[TEXT Boundary: Start]

Introduction
The Federation of Animal Science Societies (FASS) is an association management
organization that provides a range of services (membership management and support,
meeting planning, accounting, information technology, and publishing) to its
founding member associations and client associations. The publications department at
FASS produces 4 monthly journals, 1 bimonthly journal, and 1 quarterly journal, as
well as 1 bimonthly magazine, totaling approximately 18,000 published pages in 2009.
In addition, the department produces association newsletters, marketing materials,
conference program books, conference proceedings and abstract books, and a variety
of other print and electronic publications. These additional products account for
another 4,000 published pages each year. Staffing in the department includes 2.75
full-time compositors, 1 graphic artist, 5.5 technical editors, and 1 full-time
proofreader.
In 2007, our publications department was using Miles33 (OASYS) and La TeX to produce
the journals. These code-driven typesetting systems provided effective
batch-pagination engines for journal publishing; however, the workflow surrounding
them was time-consuming and cost-intensive.
In 2008, we transitioned to an XML-based workflow using eXtyles software (www.inera.com)
and Typéfi Publish (www.Typefi.com). Our technical
editors work in the familiar environment of Word, compositors export XML (validated
to the NLM Journal Publishing DTD) from Word using eXtyles, and the Typéfi
Publish engine uses InDesign server, a journal-specific template, NLM XML, and
graphics files (figures and math equations) to compose and produce an InDesign
article and PDF in minutes. Details of the transition and implementation process
have been published previously (Adam, 2009).
The objective of this paper is to describe our journal publishing workflow, highlight
the benefits of using an XML workflow, and discuss some of the challenges
encountered in an end-to-end XML process using the NLM DTD.
eXtyles and Typéfi
Although some might argue that an XML workflow should begin with content creation in
XML, it probably isn’t feasible in scholarly publishing today: authors use
the tools they have available, which is usually Microsoft Word, and they are not
usually concerned about document structure or tagging. And most web-based manuscript
submission and peer-review systems accept Word or LaTeX to create PDFs from the
submitted files to facilitate peer review. To go from Word to XML, we use eXtyles
from Inera Inc. eXtyles is a Word plug-in that combines XML creation and export with
a variety of macro-based editorial tools. It was specifically designed to facilitate
publishing workflows in which content starts life in Word and where XML is needed
for composition. eXtyles allows editors to work in a familiar software environment
without ever having to interact with or have specialized knowledge of XML.

[TEXT Boundary: End]
[RAW DATA Boundary: Start]

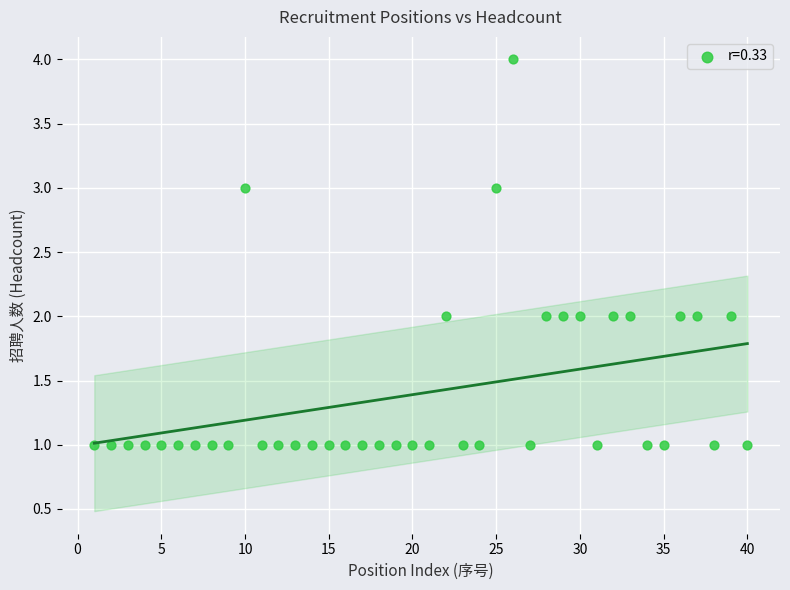

What is the range of X values (max minus min)?

39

[RAW DATA Boundary: End]

# PROBLEMS TO SOLVE
A - In the FASS publishing workflow text, roughly how many pages did the department's journals and magazine publish in 2009?
B - Extract the passage from the FASS publishing workflow text starting with "In 2007, our" and going on through "time-consuming and cost-intensive.".
C - Rewrite the paragraph of the FASS publishing workflow text that begins "In 2008, we transitioned" as a short bulleted list that keeps its main facts.

# RESPONSES TO THE EXERCISE
A - Approximately 18,000 pages.

B -
In 2007, our publications department was using Miles33 (OASYS) and La TeX to produce
the journals. These code-driven typesetting systems provided effective
batch-pagination engines for journal publishing; however, the workflow surrounding
them was time-consuming and cost-intensive.

C -
- In 2008, the department moved to an XML-based workflow using eXtyles software and Typéfi Publish.
- Technical editors work in Word.
- Compositors use eXtyles to export XML from Word, validated to the NLM Journal Publishing DTD.
- The Typéfi Publish engine uses InDesign server, a journal-specific template, NLM XML, and graphics files (figures and math equations) to produce an InDesign article and PDF in minutes.
- Details of the transition and implementation were published previously (Adam, 2009).